> **TASKS AND EXERCISES**
A) Could you reproduce a passage of the article on Judge Richard Kramer, beginning at the words "American judge (born" and stopping after the words "Doctor of Jurisprudence."?
B) Can you sum up the article on Judge Richard Kramer in two sentences?
C) Would you pick up the article on Judge Richard Kramer after its final sentence and carry it on?

> **TEXT EXTRACT**
= = = = = = =

= Richard Kramer (judge) =

American judge (born 1947)

Richard A. Kramer (born Boston, Massachusetts, July 22, 1947) is a judge serving on the San Francisco County Superior Court. He is most known for his 2005 ruling striking down Proposition 22, a California ballot initiative defining marriage as only valid when between a man and a woman.

==Education and career==
Kramer received a Bachelor of Arts degree in political science in 1969, graduating magna cum laude. He was graduated from the University of Southern California Law School in 1972 as a Doctor of Jurisprudence.

Kramer worked as civil litigator representing the banking industry. He was appointed to the San Francisco County Superior Court by California Governor Pete Wilson in 1996. Kramer has been recognized for his ability to handle many complex cases, leading to California's Judicial Council to appoint him as the same-sex "Marriage Cases" coordinator.

==Marriage case and response==
Kramer made headlines in March 2005 when he struck down Proposition 22, a California ballot initiative defining marriage as between a man and a woman. on the grounds that it denies the "basic human right to marry a person of one's choice." In his decision, he pointed out the "obvious natural and social reality that one does not have to be married in order to procreate, nor does one have to procreate in order to be married" and that "California's enactment of rights for same-sex couples belies any argument that the State would have a legitimate interest in denying marriage", concluding that "there is no rational state interest in denying them the rites of marriage as well."

According to a San Francisco Chronicle news article. "A crucial point of the ruling was the judge's conclusion that the marriage law amounts to sex discrimination, a finding that is enough to overturn virtually any California law under the state's strict constitutional standard." The law makes "the gender of the intended spouse... the sole determining factor" of the legality of a marriage, Kramer said; he said claims by the law's defenders that the law treats men and women equally were no more valid than earlier claims that anti-interracial marriage laws treated whites and blacks equally."

The decision was not put into legal effect during the appeals process. California governor Arnold Schwarzenegger supported the status quo of domestic partnership rights, but said that he would abide by the California Supreme Court's decision and not push any constitutional amendment to override the courts.

= = = = = = =

> **ENTRIES PROVIDED**
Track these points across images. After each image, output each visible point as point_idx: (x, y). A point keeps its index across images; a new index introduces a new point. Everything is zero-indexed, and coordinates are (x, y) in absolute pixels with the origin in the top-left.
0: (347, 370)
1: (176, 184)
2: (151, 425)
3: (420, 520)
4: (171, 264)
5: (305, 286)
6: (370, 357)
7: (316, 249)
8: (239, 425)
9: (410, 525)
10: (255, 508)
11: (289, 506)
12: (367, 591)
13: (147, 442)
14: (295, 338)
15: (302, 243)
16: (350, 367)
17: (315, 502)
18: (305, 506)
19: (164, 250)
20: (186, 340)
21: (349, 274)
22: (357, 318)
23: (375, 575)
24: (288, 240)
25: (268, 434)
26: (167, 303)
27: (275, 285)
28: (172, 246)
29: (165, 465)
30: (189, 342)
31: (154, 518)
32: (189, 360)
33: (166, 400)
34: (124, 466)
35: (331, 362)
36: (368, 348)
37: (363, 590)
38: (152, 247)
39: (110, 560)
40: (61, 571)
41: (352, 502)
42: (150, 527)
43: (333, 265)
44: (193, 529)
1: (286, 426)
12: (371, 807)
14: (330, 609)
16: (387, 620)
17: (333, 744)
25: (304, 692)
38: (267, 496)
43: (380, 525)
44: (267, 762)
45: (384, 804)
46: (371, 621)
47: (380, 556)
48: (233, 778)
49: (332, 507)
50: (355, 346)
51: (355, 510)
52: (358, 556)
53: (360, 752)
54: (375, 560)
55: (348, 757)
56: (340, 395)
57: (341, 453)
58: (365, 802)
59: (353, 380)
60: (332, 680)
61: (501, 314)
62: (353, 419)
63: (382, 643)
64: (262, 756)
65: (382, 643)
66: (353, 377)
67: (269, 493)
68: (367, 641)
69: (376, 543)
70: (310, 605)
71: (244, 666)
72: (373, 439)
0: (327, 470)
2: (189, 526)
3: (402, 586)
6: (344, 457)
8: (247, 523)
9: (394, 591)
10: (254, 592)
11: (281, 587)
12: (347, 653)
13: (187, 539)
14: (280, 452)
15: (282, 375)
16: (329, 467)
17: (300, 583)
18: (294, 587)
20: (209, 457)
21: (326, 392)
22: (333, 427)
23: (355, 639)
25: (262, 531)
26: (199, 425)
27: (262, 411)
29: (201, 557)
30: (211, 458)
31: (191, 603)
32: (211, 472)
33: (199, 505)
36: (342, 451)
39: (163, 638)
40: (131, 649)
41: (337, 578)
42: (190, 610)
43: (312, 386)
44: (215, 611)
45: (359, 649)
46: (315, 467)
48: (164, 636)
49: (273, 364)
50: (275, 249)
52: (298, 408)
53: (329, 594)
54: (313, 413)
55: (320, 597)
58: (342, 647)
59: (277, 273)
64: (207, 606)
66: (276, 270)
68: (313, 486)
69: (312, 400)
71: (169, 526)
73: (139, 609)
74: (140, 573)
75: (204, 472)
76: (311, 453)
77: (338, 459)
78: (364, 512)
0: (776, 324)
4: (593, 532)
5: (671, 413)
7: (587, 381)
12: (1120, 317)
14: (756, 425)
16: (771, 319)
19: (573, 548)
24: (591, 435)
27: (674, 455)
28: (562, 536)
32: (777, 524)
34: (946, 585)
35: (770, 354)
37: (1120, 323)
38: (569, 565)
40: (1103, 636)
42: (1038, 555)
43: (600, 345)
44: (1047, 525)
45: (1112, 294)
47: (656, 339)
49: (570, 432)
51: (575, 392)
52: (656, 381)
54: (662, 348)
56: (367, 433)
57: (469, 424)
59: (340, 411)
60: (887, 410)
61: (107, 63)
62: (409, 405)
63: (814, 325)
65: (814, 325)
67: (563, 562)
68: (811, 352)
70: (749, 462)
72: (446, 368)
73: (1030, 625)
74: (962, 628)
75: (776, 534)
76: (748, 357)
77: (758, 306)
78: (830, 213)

= = = = = = =

> **THE REPLIES**
A)
American judge (born 1947)

Richard A. Kramer (born Boston, Massachusetts, July 22, 1947) is a judge serving on the San Francisco County Superior Court. He is most known for his 2005 ruling striking down Proposition 22, a California ballot initiative defining marriage as only valid when between a man and a woman.

==Education and career==
Kramer received a Bachelor of Arts degree in political science in 1969, graduating magna cum laude. He was graduated from the University of Southern California Law School in 1972 as a Doctor of Jurisprudence.

B) Richard A. Kramer, born in Boston in 1947, is a San Francisco County Superior Court judge who worked as a civil litigator for the banking industry before Governor Pete Wilson appointed him to the court in 1996. He is most known for his March 2005 ruling striking down Proposition 22, a California ballot initiative defining marriage as only between a man and a woman, on the grounds that it denies the basic human right to marry a person of one's choice.

C)
Kramer, in the words of a National Review editorial, "[F]inds the law's definition of marriage as the union of a man and a woman not just wrong or outdated but irrational... He has never heard of a possible reason to regard marriage as a male-female union. That view of marriage... cannot survive even the lowest level of scrutiny a judge can bring to bear on a statute." National Review argued that "This kind of pseudo-rationalism would undermine any marriage law at all" because not all marriages fulfill the roles for which they were designed. The magazine considered the decision to be anti-democratic judicial activism. "There is no plausible argument that any provision of the state constitution was originally understood to require same-sex marriage," argues the editorial.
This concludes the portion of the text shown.